Exercise data
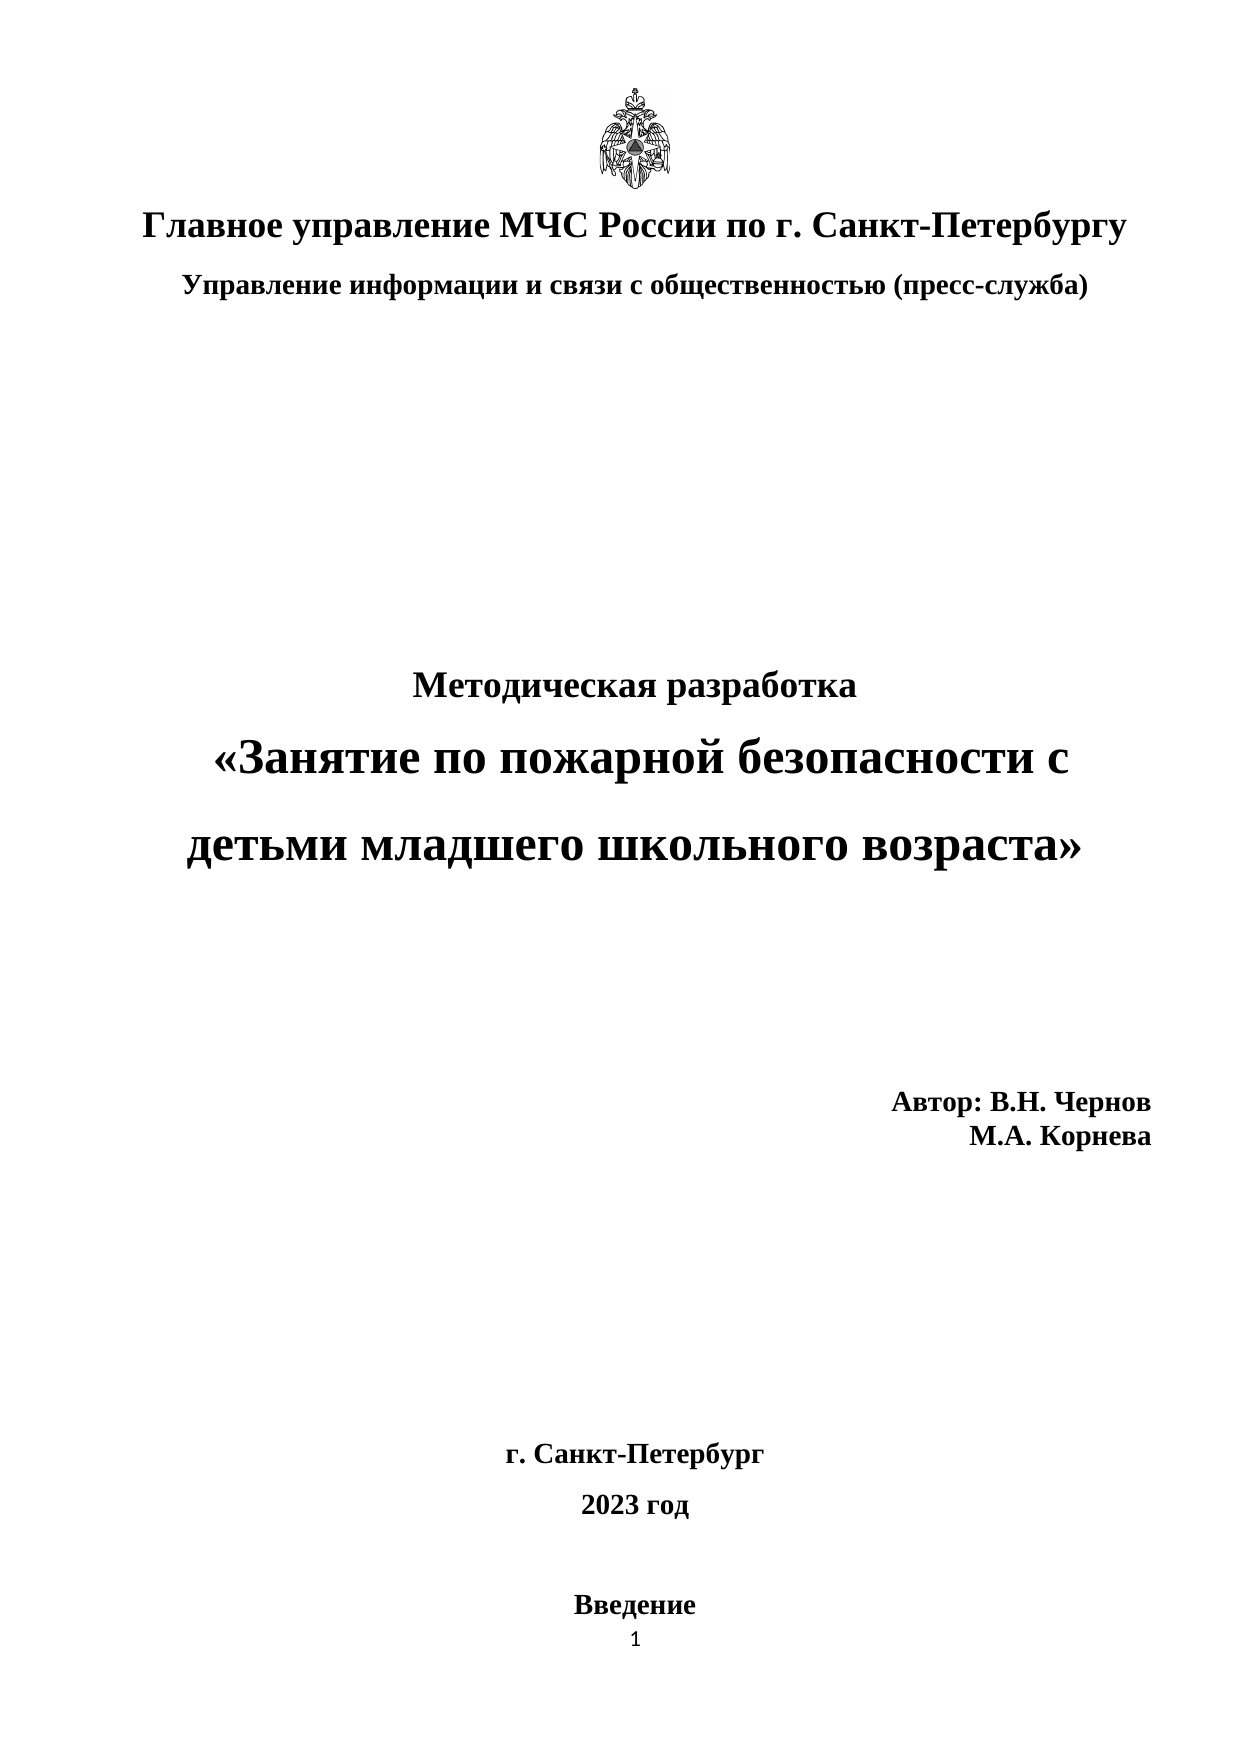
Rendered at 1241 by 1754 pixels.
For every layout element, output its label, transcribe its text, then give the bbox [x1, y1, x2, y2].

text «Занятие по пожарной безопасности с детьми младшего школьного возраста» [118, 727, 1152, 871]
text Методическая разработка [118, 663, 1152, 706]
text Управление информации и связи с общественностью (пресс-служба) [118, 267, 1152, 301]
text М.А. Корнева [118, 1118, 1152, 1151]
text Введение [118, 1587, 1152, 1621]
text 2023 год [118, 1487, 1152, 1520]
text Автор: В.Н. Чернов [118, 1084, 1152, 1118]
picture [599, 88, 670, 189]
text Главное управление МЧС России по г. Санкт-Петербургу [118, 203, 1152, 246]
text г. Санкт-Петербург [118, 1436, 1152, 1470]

How to complete this task
Pictures should be skipped, and the records retyped word for word.

Written solution
Rendered at 1241 by 1754 pixels.
For every layout element, output its label, transcribe its text, then give the bbox [x1, y1, x2, y2].

text «Занятие по пожарной безопасности с детьми младшего школьного возраста» [118, 727, 1152, 871]
text Методическая разработка [118, 663, 1152, 706]
text Управление информации и связи с общественностью (пресс-служба) [118, 267, 1152, 301]
text М.А. Корнева [118, 1118, 1152, 1151]
text Введение [118, 1587, 1152, 1621]
text 2023 год [118, 1487, 1152, 1520]
text Автор: В.Н. Чернов [118, 1084, 1152, 1118]
picture [599, 88, 670, 189]
text Главное управление МЧС России по г. Санкт-Петербургу [118, 203, 1152, 246]
text г. Санкт-Петербург [118, 1436, 1152, 1470]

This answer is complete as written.